PROBLEM REQUIREMENTS: Your task is to find every line of the data that holds the string "wrist" and copy it.

EXTRACTED ENTRIES START

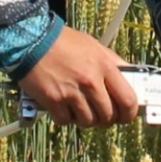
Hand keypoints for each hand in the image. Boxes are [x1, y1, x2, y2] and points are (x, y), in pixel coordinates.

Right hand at [17, 27, 137, 126]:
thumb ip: (111, 63)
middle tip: (99, 114)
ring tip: (79, 108)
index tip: (125, 116)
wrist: (32, 40)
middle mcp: (90, 81)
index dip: (129, 114)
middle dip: (105, 119)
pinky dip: (65, 117)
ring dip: (85, 119)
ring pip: (88, 121)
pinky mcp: (54, 101)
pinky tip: (63, 106)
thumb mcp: (93, 46)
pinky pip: (66, 121)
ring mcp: (72, 92)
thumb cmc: (61, 42)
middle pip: (108, 115)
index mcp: (104, 66)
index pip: (128, 100)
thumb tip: (127, 75)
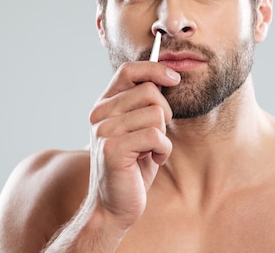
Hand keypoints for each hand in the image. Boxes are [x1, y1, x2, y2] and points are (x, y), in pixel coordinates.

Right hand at [87, 61, 180, 231]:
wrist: (113, 206)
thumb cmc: (132, 167)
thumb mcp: (138, 128)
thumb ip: (145, 103)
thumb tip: (168, 75)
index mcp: (104, 105)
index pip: (128, 70)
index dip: (154, 69)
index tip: (174, 78)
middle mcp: (100, 114)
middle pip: (150, 92)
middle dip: (165, 113)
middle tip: (156, 136)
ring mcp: (104, 130)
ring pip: (156, 114)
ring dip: (163, 137)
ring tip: (150, 152)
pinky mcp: (113, 148)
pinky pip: (156, 136)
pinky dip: (163, 151)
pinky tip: (151, 161)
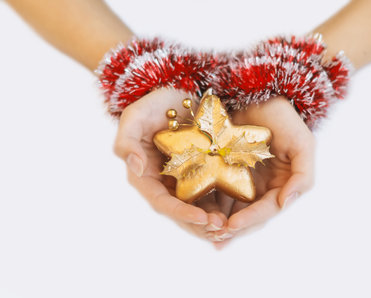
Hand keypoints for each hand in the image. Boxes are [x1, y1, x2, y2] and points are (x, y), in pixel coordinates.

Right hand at [113, 88, 226, 241]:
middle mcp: (164, 183)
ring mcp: (183, 179)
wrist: (176, 92)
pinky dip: (222, 205)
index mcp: (146, 176)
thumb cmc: (152, 103)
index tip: (202, 219)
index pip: (162, 202)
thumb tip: (136, 169)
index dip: (181, 213)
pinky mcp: (201, 172)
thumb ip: (126, 142)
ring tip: (231, 226)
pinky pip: (211, 193)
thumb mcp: (134, 117)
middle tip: (223, 229)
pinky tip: (238, 210)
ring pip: (197, 207)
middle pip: (181, 211)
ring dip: (212, 220)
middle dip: (201, 224)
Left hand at [208, 96, 315, 247]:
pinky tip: (195, 214)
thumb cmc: (284, 117)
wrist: (257, 93)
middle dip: (233, 229)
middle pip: (248, 215)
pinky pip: (216, 191)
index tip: (232, 226)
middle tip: (214, 238)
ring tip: (202, 232)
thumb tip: (286, 204)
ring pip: (230, 208)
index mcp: (282, 185)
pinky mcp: (224, 170)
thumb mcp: (302, 143)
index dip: (251, 219)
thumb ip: (303, 175)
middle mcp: (263, 187)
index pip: (268, 209)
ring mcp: (243, 180)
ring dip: (218, 223)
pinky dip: (208, 204)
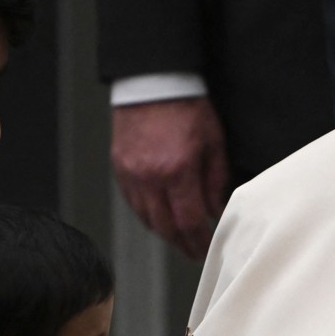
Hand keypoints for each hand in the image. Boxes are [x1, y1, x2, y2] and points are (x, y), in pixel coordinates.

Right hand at [110, 97, 228, 258]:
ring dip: (165, 233)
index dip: (199, 242)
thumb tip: (215, 210)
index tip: (207, 251)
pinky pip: (133, 203)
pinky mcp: (119, 168)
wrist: (153, 82)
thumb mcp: (214, 142)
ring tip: (179, 238)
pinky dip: (148, 215)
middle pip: (166, 228)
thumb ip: (215, 180)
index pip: (189, 222)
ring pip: (147, 219)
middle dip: (182, 245)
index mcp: (177, 170)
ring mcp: (131, 174)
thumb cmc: (187, 106)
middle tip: (194, 253)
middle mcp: (150, 177)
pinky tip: (160, 217)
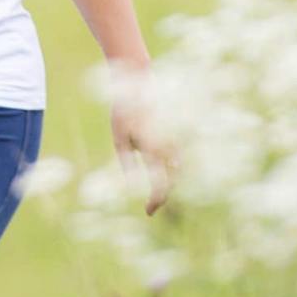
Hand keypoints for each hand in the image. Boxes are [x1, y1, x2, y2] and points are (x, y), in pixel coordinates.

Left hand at [105, 71, 173, 215]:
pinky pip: (177, 160)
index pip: (160, 183)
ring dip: (168, 185)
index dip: (156, 200)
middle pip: (172, 180)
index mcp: (153, 148)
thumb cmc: (124, 112)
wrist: (139, 84)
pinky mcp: (176, 135)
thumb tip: (134, 186)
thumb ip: (127, 163)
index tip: (148, 212)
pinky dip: (171, 173)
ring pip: (177, 171)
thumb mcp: (119, 138)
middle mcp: (168, 146)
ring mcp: (175, 139)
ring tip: (155, 198)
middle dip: (163, 196)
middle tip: (150, 208)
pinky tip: (161, 179)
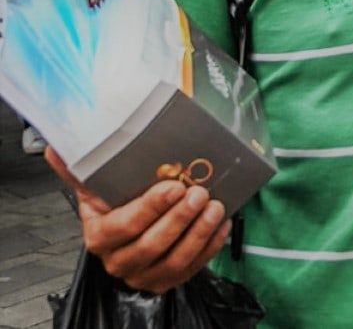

EXTRACTED ENTRIES END

REPLY:
wrist: (32, 40)
wrist: (113, 206)
wrist: (176, 92)
wrist: (257, 93)
wrist: (153, 82)
wrist: (139, 84)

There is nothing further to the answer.